#### Exercise
Each line of the data below that contains "Hall" must be copied.

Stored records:

════════════════

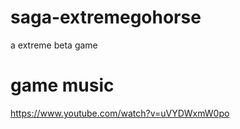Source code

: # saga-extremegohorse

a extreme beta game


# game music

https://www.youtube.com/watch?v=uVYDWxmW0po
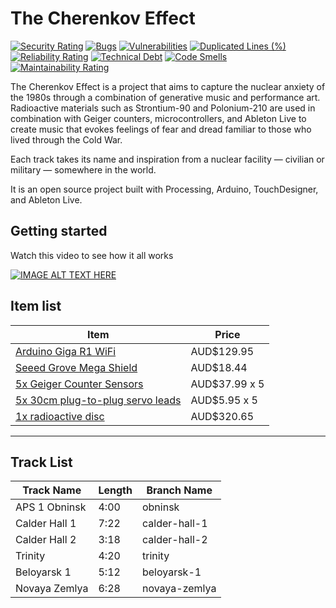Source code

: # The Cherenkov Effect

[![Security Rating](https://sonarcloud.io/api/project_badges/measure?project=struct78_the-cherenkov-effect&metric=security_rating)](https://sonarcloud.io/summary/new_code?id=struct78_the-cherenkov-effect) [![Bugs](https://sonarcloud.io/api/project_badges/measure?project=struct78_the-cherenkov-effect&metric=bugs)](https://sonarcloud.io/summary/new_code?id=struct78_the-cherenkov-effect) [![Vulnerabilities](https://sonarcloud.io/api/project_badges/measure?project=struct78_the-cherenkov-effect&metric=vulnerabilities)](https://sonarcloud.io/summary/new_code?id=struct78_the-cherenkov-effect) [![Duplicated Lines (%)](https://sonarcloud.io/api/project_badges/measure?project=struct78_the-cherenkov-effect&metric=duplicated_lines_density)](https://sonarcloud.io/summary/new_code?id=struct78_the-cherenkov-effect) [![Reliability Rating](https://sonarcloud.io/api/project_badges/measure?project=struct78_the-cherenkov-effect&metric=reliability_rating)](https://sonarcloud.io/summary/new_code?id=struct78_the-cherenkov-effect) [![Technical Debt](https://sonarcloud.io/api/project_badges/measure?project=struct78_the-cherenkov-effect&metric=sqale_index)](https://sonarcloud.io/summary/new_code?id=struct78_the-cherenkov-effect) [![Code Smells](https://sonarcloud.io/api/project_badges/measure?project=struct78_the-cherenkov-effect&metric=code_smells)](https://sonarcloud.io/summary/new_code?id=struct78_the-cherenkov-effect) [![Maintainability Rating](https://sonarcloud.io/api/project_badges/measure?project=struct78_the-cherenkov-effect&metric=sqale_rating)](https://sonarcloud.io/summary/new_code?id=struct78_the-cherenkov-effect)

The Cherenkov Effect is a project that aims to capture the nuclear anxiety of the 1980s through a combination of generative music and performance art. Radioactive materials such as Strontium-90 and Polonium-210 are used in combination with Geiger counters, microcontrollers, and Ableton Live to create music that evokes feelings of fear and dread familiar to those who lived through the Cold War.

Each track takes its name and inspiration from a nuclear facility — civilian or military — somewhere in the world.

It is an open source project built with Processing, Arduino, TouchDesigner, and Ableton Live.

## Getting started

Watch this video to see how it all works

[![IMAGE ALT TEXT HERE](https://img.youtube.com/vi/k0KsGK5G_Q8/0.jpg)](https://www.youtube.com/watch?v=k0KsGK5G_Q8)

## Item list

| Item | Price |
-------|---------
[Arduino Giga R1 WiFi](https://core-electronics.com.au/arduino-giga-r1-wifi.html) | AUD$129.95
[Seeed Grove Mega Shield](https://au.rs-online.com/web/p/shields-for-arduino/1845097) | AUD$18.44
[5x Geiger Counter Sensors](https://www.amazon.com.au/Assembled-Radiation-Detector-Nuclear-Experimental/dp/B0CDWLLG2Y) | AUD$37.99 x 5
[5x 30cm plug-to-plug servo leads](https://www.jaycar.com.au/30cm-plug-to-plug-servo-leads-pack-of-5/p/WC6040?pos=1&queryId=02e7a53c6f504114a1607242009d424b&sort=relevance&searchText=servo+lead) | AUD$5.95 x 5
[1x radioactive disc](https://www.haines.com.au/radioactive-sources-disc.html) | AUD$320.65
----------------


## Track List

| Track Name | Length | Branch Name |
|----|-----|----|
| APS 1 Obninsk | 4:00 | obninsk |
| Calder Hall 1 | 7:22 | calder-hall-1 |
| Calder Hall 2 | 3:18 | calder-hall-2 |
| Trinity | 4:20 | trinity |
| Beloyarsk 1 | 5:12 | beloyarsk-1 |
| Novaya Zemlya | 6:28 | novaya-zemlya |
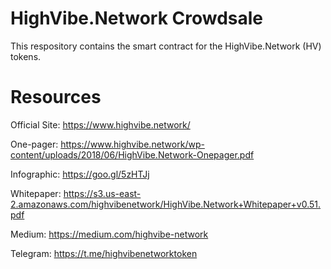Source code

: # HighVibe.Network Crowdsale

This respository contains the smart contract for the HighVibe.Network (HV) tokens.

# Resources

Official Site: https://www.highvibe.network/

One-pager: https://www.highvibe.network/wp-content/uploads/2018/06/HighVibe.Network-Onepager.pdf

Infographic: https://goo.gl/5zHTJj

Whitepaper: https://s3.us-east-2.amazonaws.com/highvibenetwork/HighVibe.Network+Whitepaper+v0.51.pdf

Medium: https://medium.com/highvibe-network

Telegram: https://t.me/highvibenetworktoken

════════════════

#### Expected answer
| Calder Hall 1 | 7:22 | calder-hall-1 |
| Calder Hall 2 | 3:18 | calder-hall-2 |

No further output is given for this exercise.